_Problem description_
When a line in the data below includes "Figure", pick it out and copy it.

_Data block_
* * *

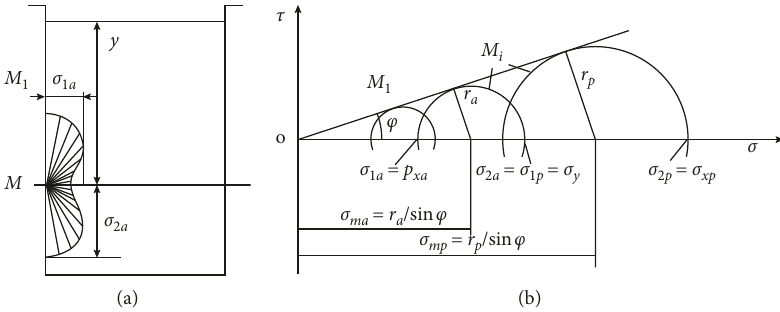
Figure 3: Horizontal lateral stress. (a) Active pressure (b) Mohr’s stress circle of lateral stress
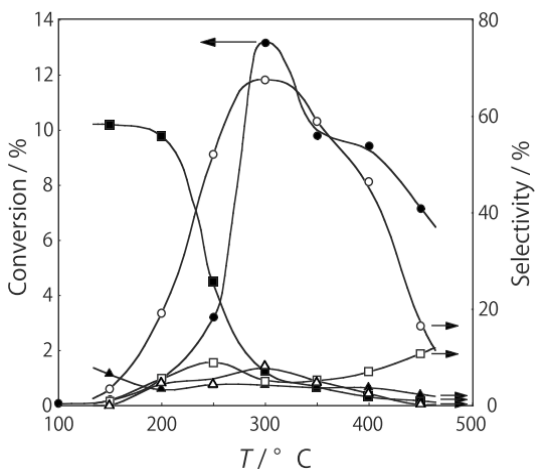
Figure 18. Effect of temperature on the methylation of phenol with methanol over (H O) [(Mo Cl )Cl ]·6H O/SiO . Following the activation of the supported cluster 3 2 6 8 6 2 2 (200 mg, 8.2 μmol) in a hydrogen stream (300 mL/h) for 1 h, reaction was initiated by introduction of phenol (17.8 μL/h, 0.20 mmol/h) and methanol (82.2 μL/h, 2.0 mmol/h) to the stream without changing the temperature. Conversion and selectivities are based on phenol. Conversion of phenol (●); selectivity for o -cresol (○); selectivity for m - and p -cresols (□); selectivity for anisole (■); selectivity for dimethylphenols (∆); and selectivity for ethylphenols (▲); at 3 h after the start of the reaction. Decomposition products are omitted for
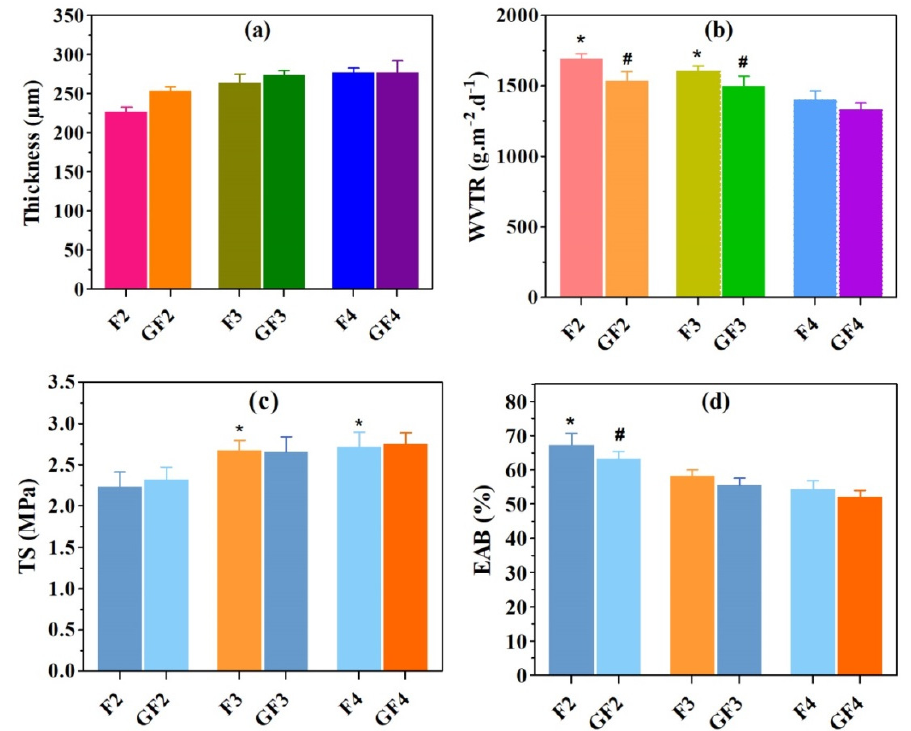
Figure 1. Results of ( a ) thickness, ( b ) water vapor transmission rate (WVTR), ( c ) tensile strength (TS), and ( d ) elongation at break (EAB) of the arabinoxylan (AX)-sodium alginate (SA) films (mean ± SD, n = 3). * and # show statistically significant differences ( p < 0.05) from parallel blank and gentamicin (GS)-loaded films.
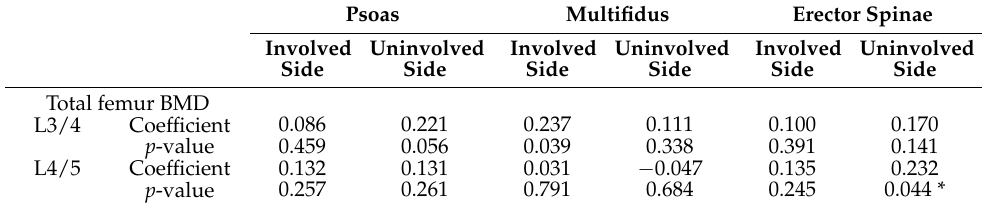
Psoas Multifidus Erector Spinae Involved Uninvolved Involved Uninvolved Involved Side Side Side Side Side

* * *

_Result for this task_
Figure 3: Horizontal lateral stress. (a) Active pressure (b) Mohr’s stress circle of lateral stress
Figure 18. Effect of temperature on the methylation of phenol with methanol over (H O) [(Mo Cl )Cl ]·6H O/SiO . Following the activation of the supported cluster 3 2 6 8 6 2 2 (200 mg, 8.2 μmol) in a hydrogen stream (300 mL/h) for 1 h, reaction was initiated by introduction of phenol (17.8 μL/h, 0.20 mmol/h) and methanol (82.2 μL/h, 2.0 mmol/h) to the stream without changing the temperature. Conversion and selectivities are based on phenol. Conversion of phenol (●); selectivity for o -cresol (○); selectivity for m - and p -cresols (□); selectivity for anisole (■); selectivity for dimethylphenols (∆); and selectivity for ethylphenols (▲); at 3 h after the start of the reaction. Decomposition products are omitted for
Figure 1. Results of ( a ) thickness, ( b ) water vapor transmission rate (WVTR), ( c ) tensile strength (TS), and ( d ) elongation at break (EAB) of the arabinoxylan (AX)-sodium alginate (SA) films (mean ± SD, n = 3). * and # show statistically significant differences ( p < 0.05) from parallel blank and gentamicin (GS)-loaded films.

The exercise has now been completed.